Records from a data collection
^^^^^^^^^^^^^^^^

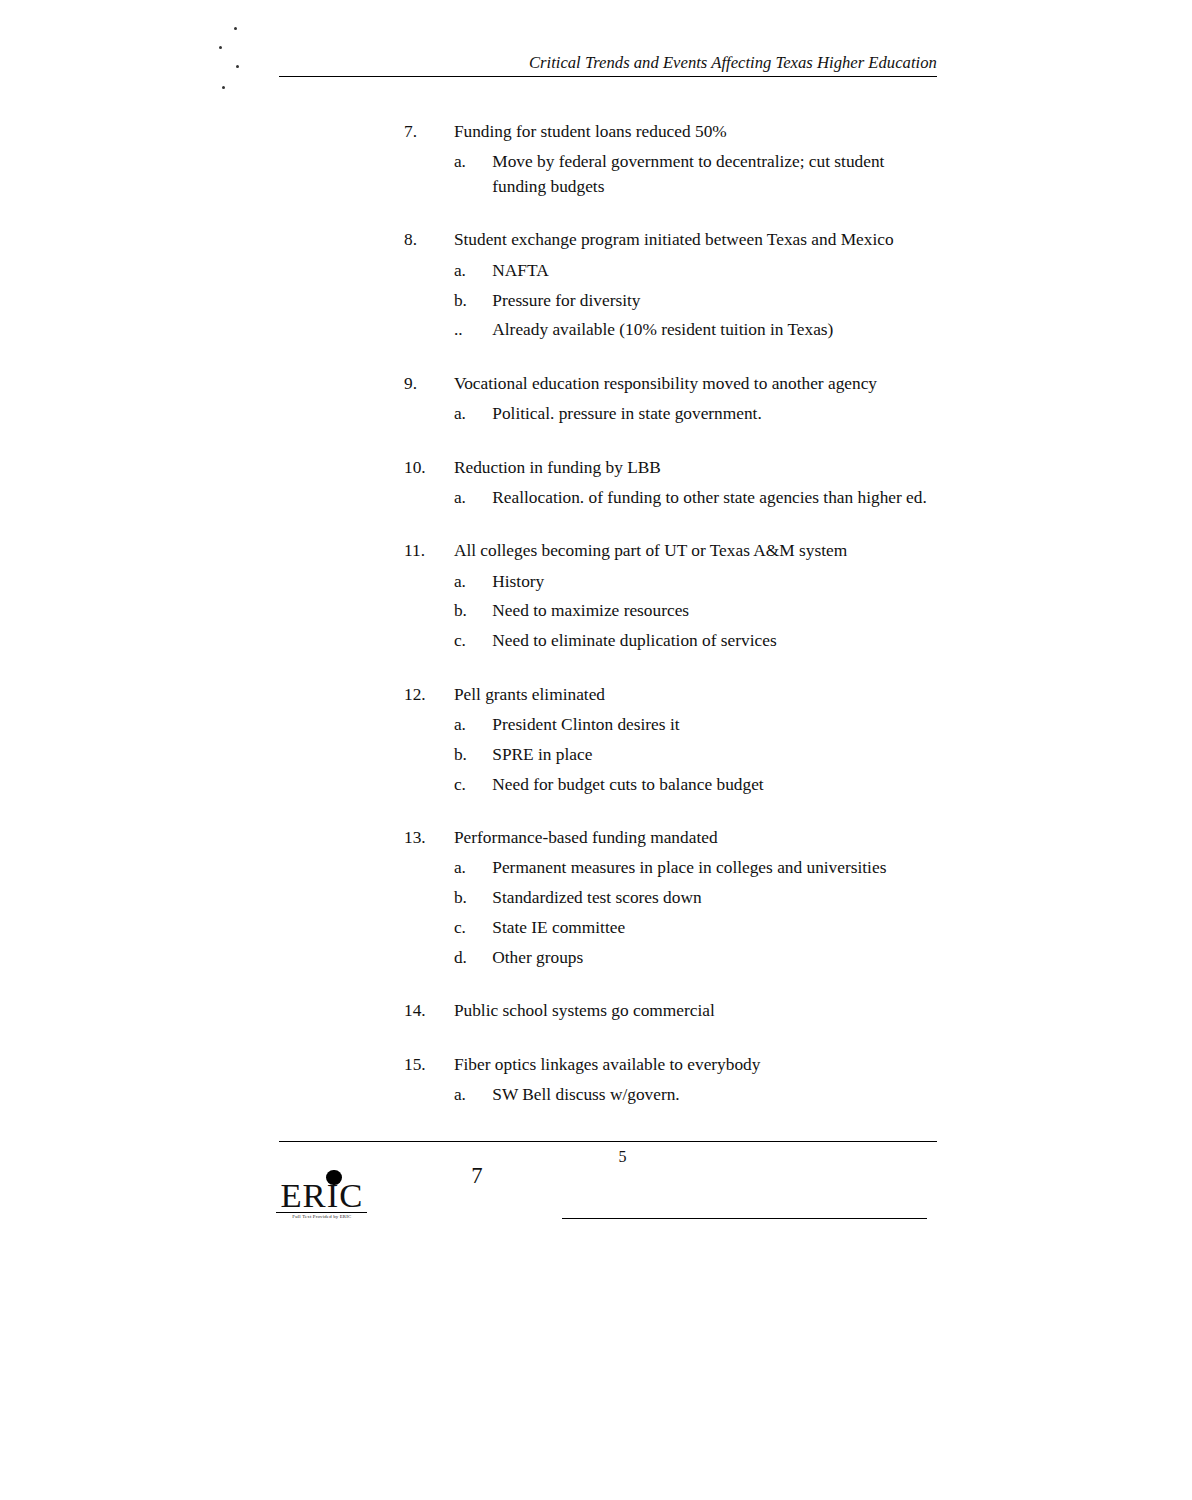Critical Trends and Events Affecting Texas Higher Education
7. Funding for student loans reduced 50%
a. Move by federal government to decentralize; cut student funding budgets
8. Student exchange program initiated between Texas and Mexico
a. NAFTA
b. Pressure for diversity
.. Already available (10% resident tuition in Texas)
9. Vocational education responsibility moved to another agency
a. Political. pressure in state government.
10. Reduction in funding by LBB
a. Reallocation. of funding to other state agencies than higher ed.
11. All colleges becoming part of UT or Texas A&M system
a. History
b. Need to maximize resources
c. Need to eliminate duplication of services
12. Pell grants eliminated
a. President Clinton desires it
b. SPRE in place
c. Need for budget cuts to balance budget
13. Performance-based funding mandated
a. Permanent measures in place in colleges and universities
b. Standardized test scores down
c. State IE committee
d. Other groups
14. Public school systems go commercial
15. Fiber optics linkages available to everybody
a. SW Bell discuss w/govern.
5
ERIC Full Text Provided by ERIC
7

^^^^^^^^^^^^^^^^

> What the task requires: Your answer should consist only of the lines from the one with "c. Need for budget cuts to balance budget" through the end of the data above, reproduced exactly.

> Answer section:
c. Need for budget cuts to balance budget
13. Performance-based funding mandated
a. Permanent measures in place in colleges and universities
b. Standardized test scores down
c. State IE committee
d. Other groups
14. Public school systems go commercial
15. Fiber optics linkages available to everybody
a. SW Bell discuss w/govern.
5
ERIC Full Text Provided by ERIC
7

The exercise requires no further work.